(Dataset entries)

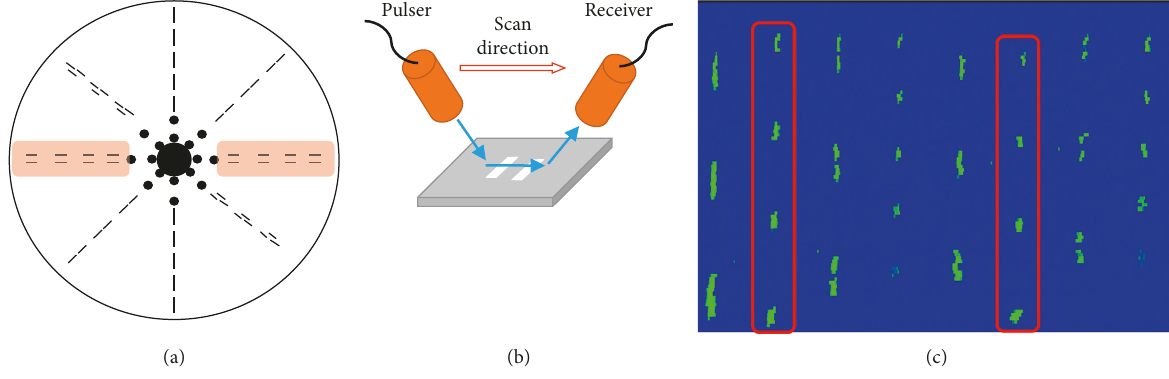
Figure 15: Experiment setup of H-double type crack: (a) crack location, (b) experiment, and (c) C-scan image.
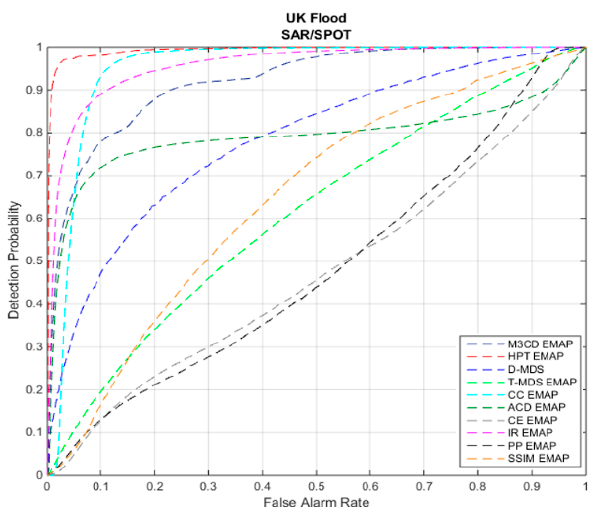
Figure 3. ROC curves for Image Pair-1 (SAR/SPOT) without EMAP. ROC: Receiver operating characteristics; EMAP: Extended Multi-Attribute Profiles.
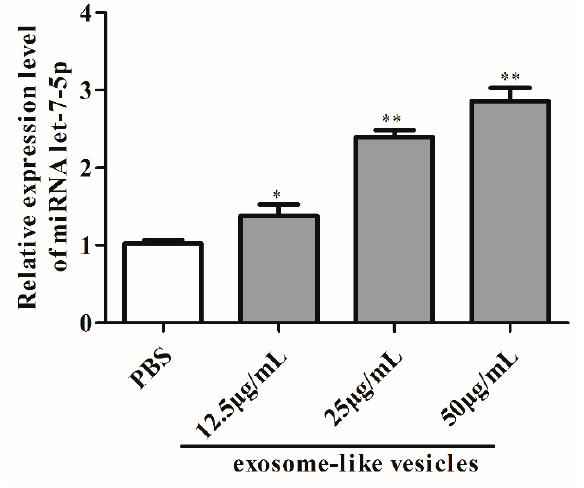
Figure 4. miR-let-7-5p expression in exosomes treated macrophages was detected by qPCR. n = 3, mean ± SD, * p < 0.05, ** p < 0.01 vs. the PBS group.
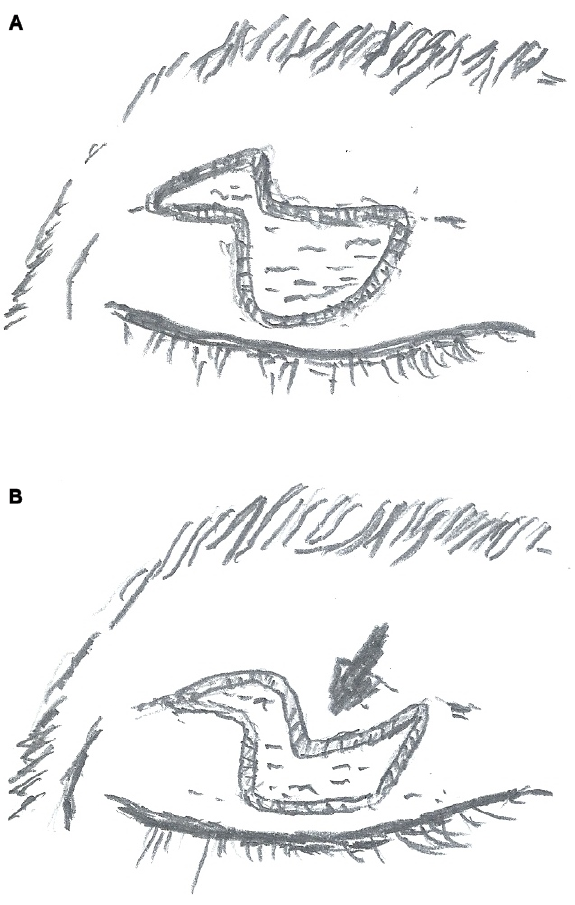
Figure 3: A) An advancement flap was fashioned. B) An advancement flap of the skin and orbicularis of the upper eyelid was undermined, elevated, and advanced inferiorly over the defect.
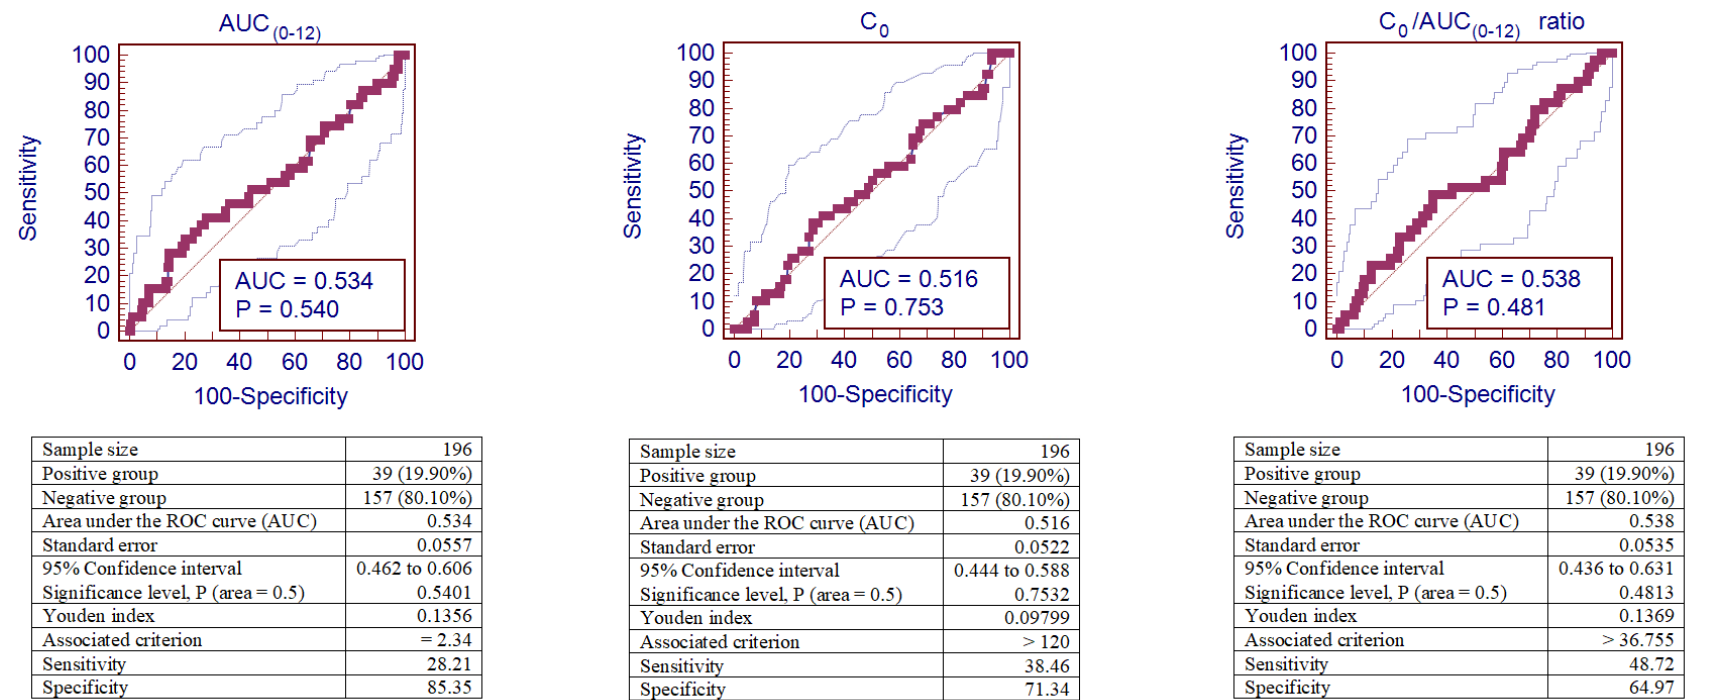
Figure 7. ROC curves of AUC (0–12) , C 0 , and the C 0 / AUC (0–12) ratio for CsA-induced IFTA. Analysis of sensitivity and specificity for IFTA represented by the ROC curves (area under the receiver operator curve—AUROC) in patients after kidney transplantation. IFTA—interstitial fibrosis and tubular atrophy.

#### Required action:
The response should hold only an exact retyping of the lines from the beginning of the data through the line containing "Figure 3. ROC", both ends kept, pictures omitted.

#### Task response:
Figure 15: Experiment setup of H-double type crack: (a) crack location, (b) experiment, and (c) C-scan image.
Figure 3. ROC curves for Image Pair-1 (SAR/SPOT) without EMAP. ROC: Receiver operating characteristics; EMAP: Extended Multi-Attribute Profiles.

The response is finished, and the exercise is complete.